Task statement: The expected output is every record below, transcribed exactly, with the pictures left out.

Provided data:
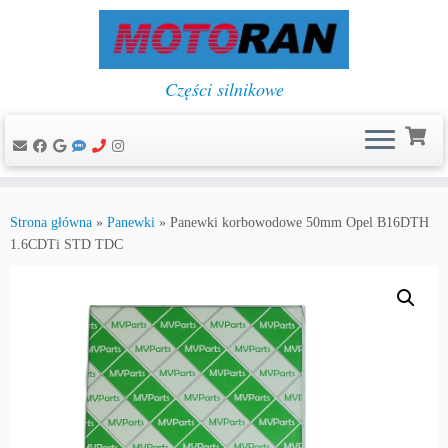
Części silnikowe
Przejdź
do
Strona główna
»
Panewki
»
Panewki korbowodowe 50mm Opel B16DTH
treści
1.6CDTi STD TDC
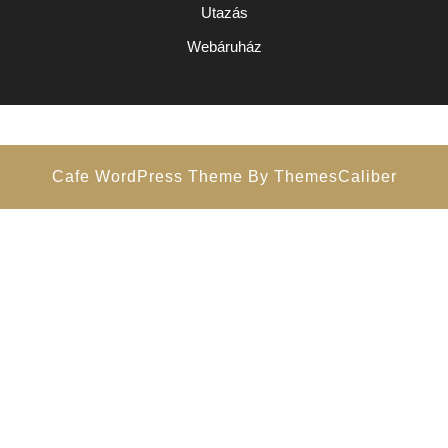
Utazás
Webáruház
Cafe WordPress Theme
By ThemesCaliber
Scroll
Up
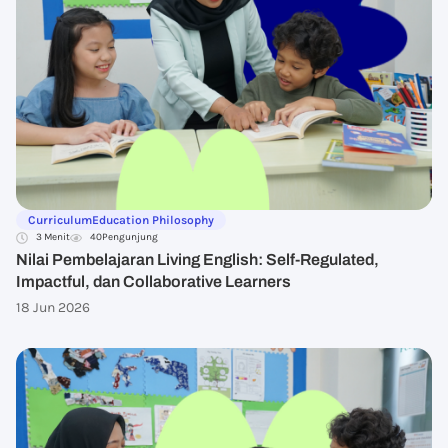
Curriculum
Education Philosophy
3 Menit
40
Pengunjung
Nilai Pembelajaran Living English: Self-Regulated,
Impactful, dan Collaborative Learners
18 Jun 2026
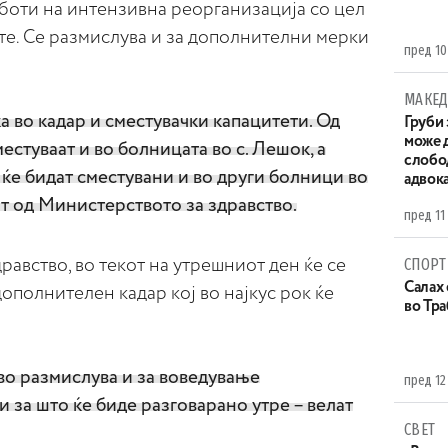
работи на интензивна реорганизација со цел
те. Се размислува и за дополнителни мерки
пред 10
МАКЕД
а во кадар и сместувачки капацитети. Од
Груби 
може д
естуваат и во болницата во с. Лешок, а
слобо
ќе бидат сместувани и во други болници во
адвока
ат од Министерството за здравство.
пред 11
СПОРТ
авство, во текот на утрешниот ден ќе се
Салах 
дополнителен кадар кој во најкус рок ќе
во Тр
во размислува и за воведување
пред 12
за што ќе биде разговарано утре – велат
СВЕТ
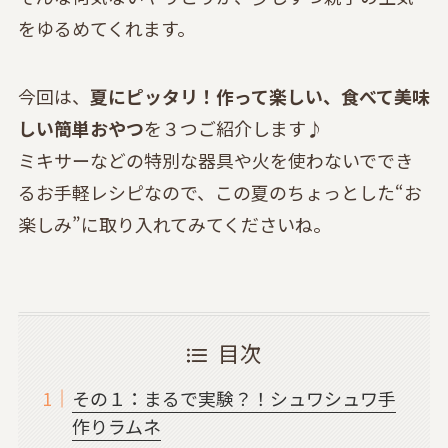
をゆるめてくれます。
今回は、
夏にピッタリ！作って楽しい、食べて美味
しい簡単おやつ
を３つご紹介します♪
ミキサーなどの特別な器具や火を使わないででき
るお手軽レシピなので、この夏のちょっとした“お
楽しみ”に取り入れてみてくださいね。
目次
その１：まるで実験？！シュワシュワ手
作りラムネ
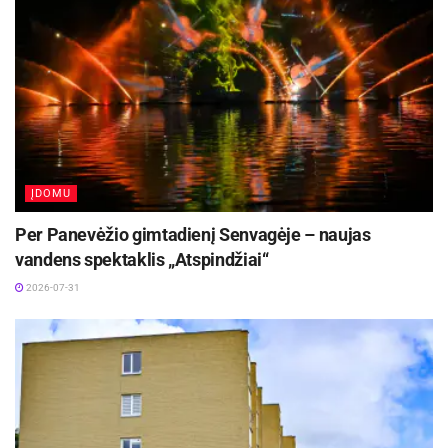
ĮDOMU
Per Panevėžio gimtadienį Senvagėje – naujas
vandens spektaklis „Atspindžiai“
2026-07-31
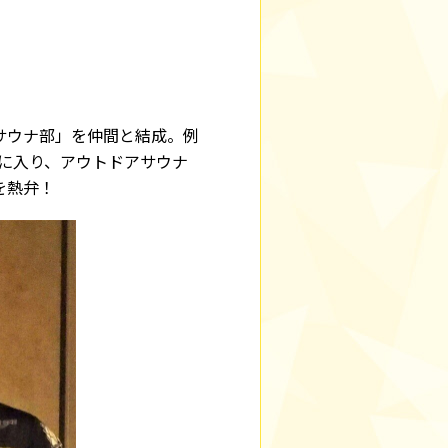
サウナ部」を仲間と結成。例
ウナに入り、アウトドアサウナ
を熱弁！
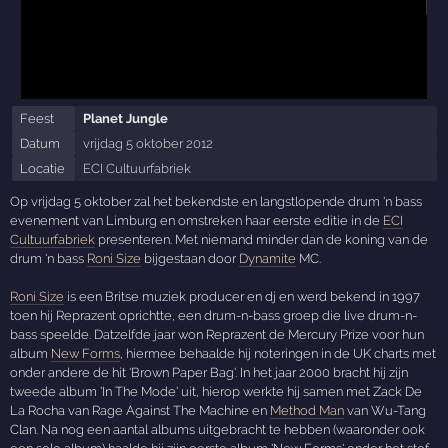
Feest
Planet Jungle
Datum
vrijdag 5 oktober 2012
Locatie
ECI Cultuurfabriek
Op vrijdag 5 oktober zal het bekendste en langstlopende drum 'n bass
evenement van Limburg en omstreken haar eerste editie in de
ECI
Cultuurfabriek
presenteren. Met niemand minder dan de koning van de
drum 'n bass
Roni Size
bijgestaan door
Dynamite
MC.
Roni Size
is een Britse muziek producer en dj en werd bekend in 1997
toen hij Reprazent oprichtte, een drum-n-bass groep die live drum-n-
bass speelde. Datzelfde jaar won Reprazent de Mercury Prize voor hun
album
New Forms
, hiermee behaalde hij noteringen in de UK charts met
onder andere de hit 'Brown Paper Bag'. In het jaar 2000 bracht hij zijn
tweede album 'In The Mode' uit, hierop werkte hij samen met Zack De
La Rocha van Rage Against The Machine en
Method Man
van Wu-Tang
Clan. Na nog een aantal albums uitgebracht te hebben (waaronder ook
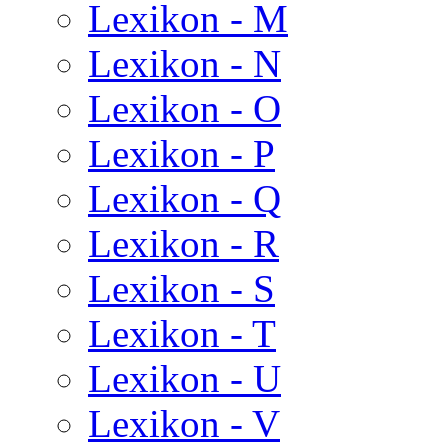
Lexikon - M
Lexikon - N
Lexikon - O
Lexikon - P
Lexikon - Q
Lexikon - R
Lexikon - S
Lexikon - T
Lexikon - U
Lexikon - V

Output below:
Części silnikowe
Przejdź
do
Strona główna
»
Panewki
»
Panewki korbowodowe 50mm Opel B16DTH
treści
1.6CDTi STD TDC
Utazás
Webáruház
Cafe WordPress Theme
By ThemesCaliber
Scroll
Up
Curriculum
Education Philosophy
3 Menit
40
Pengunjung
Nilai Pembelajaran Living English: Self-Regulated,
Impactful, dan Collaborative Learners
18 Jun 2026
работи на интензивна реорганизација со цел
те. Се размислува и за дополнителни мерки
пред 10
МАКЕД
а во кадар и сместувачки капацитети. Од
Груби 
може д
естуваат и во болницата во с. Лешок, а
слобо
ќе бидат сместувани и во други болници во
адвока
ат од Министерството за здравство.
пред 11
СПОРТ
авство, во текот на утрешниот ден ќе се
Салах 
дополнителен кадар кој во најкус рок ќе
во Тр
во размислува и за воведување
пред 12
за што ќе биде разговарано утре – велат
СВЕТ
をゆるめてくれます。
今回は、
夏にピッタリ！作って楽しい、食べて美味
しい簡単おやつ
を３つご紹介します♪
ミキサーなどの特別な器具や火を使わないででき
るお手軽レシピなので、この夏のちょっとした“お
楽しみ”に取り入れてみてくださいね。
目次
その１：まるで実験？！シュワシュワ手
作りラムネ
ĮDOMU
Per Panevėžio gimtadienį Senvagėje – naujas
vandens spektaklis „Atspindžiai“
2026-07-31
サウナ部」を仲間と結成。例
ウナに入り、アウトドアサウナ
を熱弁！
Feest
Planet Jungle
Datum
vrijdag 5 oktober 2012
Locatie
ECI Cultuurfabriek
Op vrijdag 5 oktober zal het bekendste en langstlopende drum 'n bass
evenement van Limburg en omstreken haar eerste editie in de
ECI
Cultuurfabriek
presenteren. Met niemand minder dan de koning van de
drum 'n bass
Roni Size
bijgestaan door
Dynamite
MC.
Roni Size
is een Britse muziek producer en dj en werd bekend in 1997
toen hij Reprazent oprichtte, een drum-n-bass groep die live drum-n-
bass speelde. Datzelfde jaar won Reprazent de Mercury Prize voor hun
album
New Forms
, hiermee behaalde hij noteringen in de UK charts met
onder andere de hit 'Brown Paper Bag'. In het jaar 2000 bracht hij zijn
tweede album 'In The Mode' uit, hierop werkte hij samen met Zack De
La Rocha van Rage Against The Machine en
Method Man
van Wu-Tang
Clan. Na nog een aantal albums uitgebracht te hebben (waaronder ook
Lexikon - M
Lexikon - N
Lexikon - O
Lexikon - P
Lexikon - Q
Lexikon - R
Lexikon - S
Lexikon - T
Lexikon - U
Lexikon - V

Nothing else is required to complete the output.